Scientists at the Yerkes National Primate Research Center at Emory University in Atlanta have used stem cells derived from the dental pulp of monkeys to stimulate the generation of neural cells in an animal model. Such an achievement offers hope for people who are afflicted with diseases of the central nervous system, such as Parkinson's and Hungtington's diseases, among others, as well as for those people who suffer from spinal cord and traumatic brain injuries.

Anthony Chan, DVM, Ph.D., assistant professor of human genetics at Emory's School of Medicine, led the experiments. Dr. Chan and his colleagues took stem cells which they had derived from the dental pulp of a tooth of a rhesus macque, and transplanted the stem cells into the hippocampal areas of the brains of mice. The stem cells were then found to stimulate the new growth of neurons and other types of specialized neural tissue.

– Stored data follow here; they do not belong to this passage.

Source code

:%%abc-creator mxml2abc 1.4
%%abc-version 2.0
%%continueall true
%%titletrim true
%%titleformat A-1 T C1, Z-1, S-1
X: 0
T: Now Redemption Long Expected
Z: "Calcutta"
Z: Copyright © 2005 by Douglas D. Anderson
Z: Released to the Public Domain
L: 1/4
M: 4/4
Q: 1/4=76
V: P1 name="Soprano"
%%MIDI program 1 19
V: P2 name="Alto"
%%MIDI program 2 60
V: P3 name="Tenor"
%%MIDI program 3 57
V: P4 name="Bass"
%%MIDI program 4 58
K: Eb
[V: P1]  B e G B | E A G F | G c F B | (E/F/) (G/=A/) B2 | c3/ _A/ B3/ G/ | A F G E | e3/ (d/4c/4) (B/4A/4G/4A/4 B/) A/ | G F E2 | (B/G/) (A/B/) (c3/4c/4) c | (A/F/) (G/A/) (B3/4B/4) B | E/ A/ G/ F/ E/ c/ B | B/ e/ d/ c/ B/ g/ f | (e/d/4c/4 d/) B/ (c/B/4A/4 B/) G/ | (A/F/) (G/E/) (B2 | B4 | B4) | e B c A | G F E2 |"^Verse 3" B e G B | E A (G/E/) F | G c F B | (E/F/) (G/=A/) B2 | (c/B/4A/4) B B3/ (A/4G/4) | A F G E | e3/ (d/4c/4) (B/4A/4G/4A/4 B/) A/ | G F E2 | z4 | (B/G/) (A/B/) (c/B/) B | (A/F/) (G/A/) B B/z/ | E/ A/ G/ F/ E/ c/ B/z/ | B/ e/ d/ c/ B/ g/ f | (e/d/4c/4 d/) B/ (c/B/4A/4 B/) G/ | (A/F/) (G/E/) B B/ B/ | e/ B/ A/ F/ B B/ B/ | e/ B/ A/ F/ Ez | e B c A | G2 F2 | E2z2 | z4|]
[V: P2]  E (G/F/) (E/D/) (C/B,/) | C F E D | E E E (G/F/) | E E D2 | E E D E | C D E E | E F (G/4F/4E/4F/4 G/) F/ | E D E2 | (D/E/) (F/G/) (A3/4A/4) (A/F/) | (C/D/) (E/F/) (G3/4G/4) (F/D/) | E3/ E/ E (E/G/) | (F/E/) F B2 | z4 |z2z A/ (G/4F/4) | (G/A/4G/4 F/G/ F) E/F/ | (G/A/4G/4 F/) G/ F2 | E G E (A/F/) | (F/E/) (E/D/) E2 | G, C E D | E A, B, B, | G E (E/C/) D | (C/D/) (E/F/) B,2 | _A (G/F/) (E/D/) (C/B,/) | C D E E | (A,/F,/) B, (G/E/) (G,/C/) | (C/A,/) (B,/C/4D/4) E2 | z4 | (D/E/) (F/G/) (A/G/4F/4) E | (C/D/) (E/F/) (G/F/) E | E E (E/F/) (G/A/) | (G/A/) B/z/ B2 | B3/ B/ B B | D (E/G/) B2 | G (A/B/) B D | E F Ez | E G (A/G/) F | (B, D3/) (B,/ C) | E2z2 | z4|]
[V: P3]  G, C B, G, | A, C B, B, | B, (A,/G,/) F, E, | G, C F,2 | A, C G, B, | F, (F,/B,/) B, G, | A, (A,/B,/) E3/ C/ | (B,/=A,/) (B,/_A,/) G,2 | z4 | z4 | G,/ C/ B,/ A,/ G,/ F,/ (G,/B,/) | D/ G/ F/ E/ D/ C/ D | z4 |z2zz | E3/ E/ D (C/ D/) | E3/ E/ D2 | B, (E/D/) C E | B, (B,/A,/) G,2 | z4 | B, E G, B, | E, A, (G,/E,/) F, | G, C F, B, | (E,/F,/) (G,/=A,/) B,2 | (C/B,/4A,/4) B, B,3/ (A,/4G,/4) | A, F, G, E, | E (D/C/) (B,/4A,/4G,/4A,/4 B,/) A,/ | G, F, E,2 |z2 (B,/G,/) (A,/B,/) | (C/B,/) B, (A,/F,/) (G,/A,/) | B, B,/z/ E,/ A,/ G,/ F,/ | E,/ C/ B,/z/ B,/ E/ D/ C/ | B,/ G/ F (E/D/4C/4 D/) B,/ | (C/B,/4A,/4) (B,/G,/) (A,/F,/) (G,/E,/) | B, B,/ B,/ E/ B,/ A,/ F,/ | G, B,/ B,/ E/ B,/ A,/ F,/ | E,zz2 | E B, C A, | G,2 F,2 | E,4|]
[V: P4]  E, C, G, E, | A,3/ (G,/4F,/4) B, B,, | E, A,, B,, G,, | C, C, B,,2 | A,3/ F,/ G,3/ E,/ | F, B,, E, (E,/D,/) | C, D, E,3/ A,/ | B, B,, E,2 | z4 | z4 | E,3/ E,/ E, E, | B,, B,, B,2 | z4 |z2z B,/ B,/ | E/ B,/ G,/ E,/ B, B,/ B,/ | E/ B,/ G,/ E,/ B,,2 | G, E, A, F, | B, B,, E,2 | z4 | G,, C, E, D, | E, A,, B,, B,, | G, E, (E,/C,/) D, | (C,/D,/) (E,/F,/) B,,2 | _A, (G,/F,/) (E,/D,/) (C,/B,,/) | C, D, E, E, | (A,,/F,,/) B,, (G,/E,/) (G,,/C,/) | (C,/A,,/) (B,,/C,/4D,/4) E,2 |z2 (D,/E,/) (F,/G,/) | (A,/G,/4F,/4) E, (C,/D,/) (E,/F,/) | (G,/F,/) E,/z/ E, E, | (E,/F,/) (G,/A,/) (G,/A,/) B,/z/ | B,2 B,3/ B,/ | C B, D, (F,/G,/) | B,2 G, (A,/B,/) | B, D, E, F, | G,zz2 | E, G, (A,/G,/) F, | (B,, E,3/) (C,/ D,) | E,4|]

According to Dr. Chan, "By showing that dental pulp stem cells are capable of stimulating the growth of neurons, our study demonstrates the specific therapeutic potential of dental pulp stem cells and the broader potential for adult stem cells. Being able to use your own stem cells for therapy would greatly decrease the risk of cell rejection that we now experience in transplant medicine."

Dental pulp stem cells are readily and universally available, as anyone of any age may have his or her dental pulp stem cells isolated during a routine visit to the dentist, thereby allowing for a very convenient type of autologous (in which the donor and the recipient are the same person) stem cell therapy.